Wednesday, August 4, 2010
Sometimes it is useful to be able to tell if a file should be treated as a stream of text or binary characters. Rather than use the file extension (which might be missing or wrong), Subversion has a simple heuristic based on the file contents:
Currently, Subversion just looks at the first 1024 bytes of the file; if any of the bytes are zero, or if more than 15% are not ASCII printing characters, then Subversion calls the file binary.

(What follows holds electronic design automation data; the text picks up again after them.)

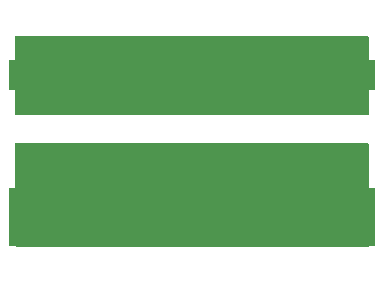
<source format=gbr>
%TF.GenerationSoftware,KiCad,Pcbnew,9.0.0*%
%TF.CreationDate,2025-07-25T23:50:20+02:00*%
%TF.ProjectId,xioboxconn_empty,78696f62-6f78-4636-9f6e-6e5f656d7074,rev?*%
%TF.SameCoordinates,PX73b0b30PY6adbf50*%
%TF.FileFunction,Copper,L1,Top*%
%TF.FilePolarity,Positive*%
%FSLAX46Y46*%
G04 Gerber Fmt 4.6, Leading zero omitted, Abs format (unit mm)*
G04 Created by KiCad (PCBNEW 9.0.0) date 2025-07-25 23:50:20*
%MOMM*%
%LPD*%
G01*
G04 APERTURE LIST*
%TA.AperFunction,SMDPad,CuDef*%
%ADD10R,0.500000X2.540000*%
%TD*%
%TA.AperFunction,SMDPad,CuDef*%
%ADD11R,0.500000X5.000000*%
%TD*%
G04 APERTURE END LIST*
D10*
%TO.P,J3,24V,24V*%
%TO.N,24V*%
X30480000Y15240000D03*
D11*
%TO.P,J3,GND,GND*%
%TO.N,GND*%
X30480000Y3175000D03*
%TD*%
D10*
%TO.P,J2,24V,24V*%
%TO.N,24V*%
X0Y15240000D03*
D11*
%TO.P,J2,GND,GND*%
%TO.N,GND*%
X0Y3175000D03*
%TD*%
%TA.AperFunction,Conductor*%
%TO.N,24V*%
G36*
X30173039Y18522315D02*
G01*
X30218794Y18469511D01*
X30230000Y18418000D01*
X30230000Y11935000D01*
X30210315Y11867961D01*
X30157511Y11822206D01*
X30106000Y11811000D01*
X374000Y11811000D01*
X306961Y11830685D01*
X261206Y11883489D01*
X250000Y11935000D01*
X250000Y18418000D01*
X269685Y18485039D01*
X322489Y18530794D01*
X374000Y18542000D01*
X30106000Y18542000D01*
X30173039Y18522315D01*
G37*
%TD.AperFunction*%
%TD*%
%TA.AperFunction,Conductor*%
%TO.N,GND*%
G36*
X30173039Y9465315D02*
G01*
X30218794Y9412511D01*
X30230000Y9361000D01*
X30230000Y799000D01*
X30210315Y731961D01*
X30157511Y686206D01*
X30106000Y675000D01*
X374000Y675000D01*
X306961Y694685D01*
X261206Y747489D01*
X250000Y799000D01*
X250000Y9361000D01*
X269685Y9428039D01*
X322489Y9473794D01*
X374000Y9485000D01*
X30106000Y9485000D01*
X30173039Y9465315D01*
G37*
%TD.AperFunction*%
%TD*%
M02*

</source>
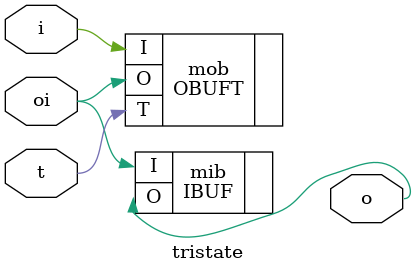
<source format=v>
`timescale 1ns / 1ps


module tristate(input wire i, input wire t, inout wire oi, output wire o);

    OBUFT mob (.I(i), .T(t), .O(oi));
    IBUF mib (.I(oi), .O(o));
endmodule

</source>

Some vocabularies we will use, and a namespace:
USING: io io.encodings.binary io.files kernel math sequences ; IN: text-or-binary
Checking if any of the bytes are zero:
: includes-zeros? ( seq -- ? ) 0 swap member? ;
The first 32 characters (e.g., 0-31) of ASCII are reserved for non-printing control characters. Checking that a majority (over 85%) of characters are printable (and assuming an empty sequence is printable):
: majority-printable? ( seq -- ? ) [ t ] [ [ [ 31 > ] count ] [ length ] bi / 0.85 ] if-empty ;
Then, determining a sequence of bytes is text:
: text? ( seq -- ? ) [ includes-zeros? not ] [ majority-printable? ] bi and ;
And implementing the operation to check if a file is text or binary:
: text-file? ( path -- ? ) binary [ 1024 read text? ] with-file-reader ;
Using it is pretty easy:
IN: scratchpad "/usr/share/dict/words" text-file? . t IN: scratchpad "/bin/sh" text-file? . f
The code for this (and some tests) is available on my GitHub.